Serializing a spark dataframe to avro in spark using to_avro


I have a spark dataframe that has the following schema

StructType(
    StructField(id,StringType,true),
    StructField(type,StringType,true),
)

that I need to convert to avro with the following avro schema using the to_avro function from spark-avro like so to_avro(spark_df, jsonFormatSchema)

{
  "type": "record",
  "name": "Value",
  "fields": [
    {
      "name": "id",
      "type": "string"
    },
    {
      "name": "type",
      "type": "string"
    },
    {
      "name": "x",
      "type": [
        "null",
        "string"
      ],
      "default": null
    },
    {
      "name": "y",
      "type": [
        {
          "type": "boolean",
          "connect.default": false
        },
        "null"
      ],
      "default": false
    }
  ],
}

Now obviously, my spark dataframe does not have the columns x and y, how do I define the avro schema so that the avro binary my spark dataframe is serialized into will contain null/default values for those fields instead of throwing an IncompatibleSchemaException?

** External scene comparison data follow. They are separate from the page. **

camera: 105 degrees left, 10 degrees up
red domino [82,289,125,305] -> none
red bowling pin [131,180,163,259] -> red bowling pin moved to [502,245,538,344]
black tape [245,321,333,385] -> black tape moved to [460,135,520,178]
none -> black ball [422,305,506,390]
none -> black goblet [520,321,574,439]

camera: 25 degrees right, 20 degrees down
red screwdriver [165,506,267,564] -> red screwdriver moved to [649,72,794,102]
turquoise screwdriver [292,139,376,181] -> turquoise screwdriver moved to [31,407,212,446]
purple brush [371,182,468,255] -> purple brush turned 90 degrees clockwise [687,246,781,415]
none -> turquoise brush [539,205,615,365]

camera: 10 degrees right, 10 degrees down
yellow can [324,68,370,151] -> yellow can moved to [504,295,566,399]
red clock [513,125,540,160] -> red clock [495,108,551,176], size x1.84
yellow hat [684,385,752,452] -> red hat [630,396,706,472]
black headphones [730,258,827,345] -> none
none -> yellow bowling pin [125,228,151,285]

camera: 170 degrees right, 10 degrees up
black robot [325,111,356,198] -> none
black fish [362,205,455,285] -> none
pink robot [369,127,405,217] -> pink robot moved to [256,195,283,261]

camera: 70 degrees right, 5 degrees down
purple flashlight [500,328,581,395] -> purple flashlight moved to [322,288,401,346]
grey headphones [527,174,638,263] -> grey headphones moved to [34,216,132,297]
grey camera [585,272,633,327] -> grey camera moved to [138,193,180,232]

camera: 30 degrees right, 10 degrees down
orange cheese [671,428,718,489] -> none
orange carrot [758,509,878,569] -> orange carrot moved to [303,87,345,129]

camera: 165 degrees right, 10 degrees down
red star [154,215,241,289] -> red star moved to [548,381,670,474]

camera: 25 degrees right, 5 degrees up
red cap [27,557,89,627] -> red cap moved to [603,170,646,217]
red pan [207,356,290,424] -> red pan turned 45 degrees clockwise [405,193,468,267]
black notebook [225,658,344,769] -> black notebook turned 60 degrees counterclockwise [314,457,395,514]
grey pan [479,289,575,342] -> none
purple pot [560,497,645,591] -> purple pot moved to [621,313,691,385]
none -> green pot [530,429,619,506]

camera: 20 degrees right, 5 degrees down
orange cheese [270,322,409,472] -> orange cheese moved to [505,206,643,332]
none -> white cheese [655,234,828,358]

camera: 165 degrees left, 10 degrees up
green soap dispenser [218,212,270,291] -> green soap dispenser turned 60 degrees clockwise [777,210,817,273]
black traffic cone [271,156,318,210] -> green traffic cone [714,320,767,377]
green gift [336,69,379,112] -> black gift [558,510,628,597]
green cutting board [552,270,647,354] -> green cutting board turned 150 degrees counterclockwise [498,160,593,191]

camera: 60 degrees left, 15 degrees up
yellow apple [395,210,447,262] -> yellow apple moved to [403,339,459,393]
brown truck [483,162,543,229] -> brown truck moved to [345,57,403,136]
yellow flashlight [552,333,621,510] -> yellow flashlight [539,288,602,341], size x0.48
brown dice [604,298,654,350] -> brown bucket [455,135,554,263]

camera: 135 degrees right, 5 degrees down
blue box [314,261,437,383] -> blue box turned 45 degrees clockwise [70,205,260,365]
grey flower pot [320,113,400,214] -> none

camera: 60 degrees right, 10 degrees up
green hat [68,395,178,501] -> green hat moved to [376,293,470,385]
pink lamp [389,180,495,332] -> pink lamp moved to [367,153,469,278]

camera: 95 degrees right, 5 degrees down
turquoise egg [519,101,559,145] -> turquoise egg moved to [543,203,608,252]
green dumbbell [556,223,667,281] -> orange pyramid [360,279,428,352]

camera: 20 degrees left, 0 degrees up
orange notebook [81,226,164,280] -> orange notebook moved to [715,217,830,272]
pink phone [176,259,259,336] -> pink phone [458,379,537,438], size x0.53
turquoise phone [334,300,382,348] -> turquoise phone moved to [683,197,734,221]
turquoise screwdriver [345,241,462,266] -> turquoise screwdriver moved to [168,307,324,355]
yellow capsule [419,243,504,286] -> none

I thought the "null" value in the type array would take care of fields that are not present in the input spark dataframe but that turned out to be wrong.


Solution

  • The problem is that default values are only used when decoding, not encoding. See this section in the specification: https://avro.apache.org/docs/current/specification/#schema-record

    Specifically this part:

    A default value for this field, only used when reading instances that lack the field for schema evolution purposes. The presence of a default value does not make the field optional at encoding time.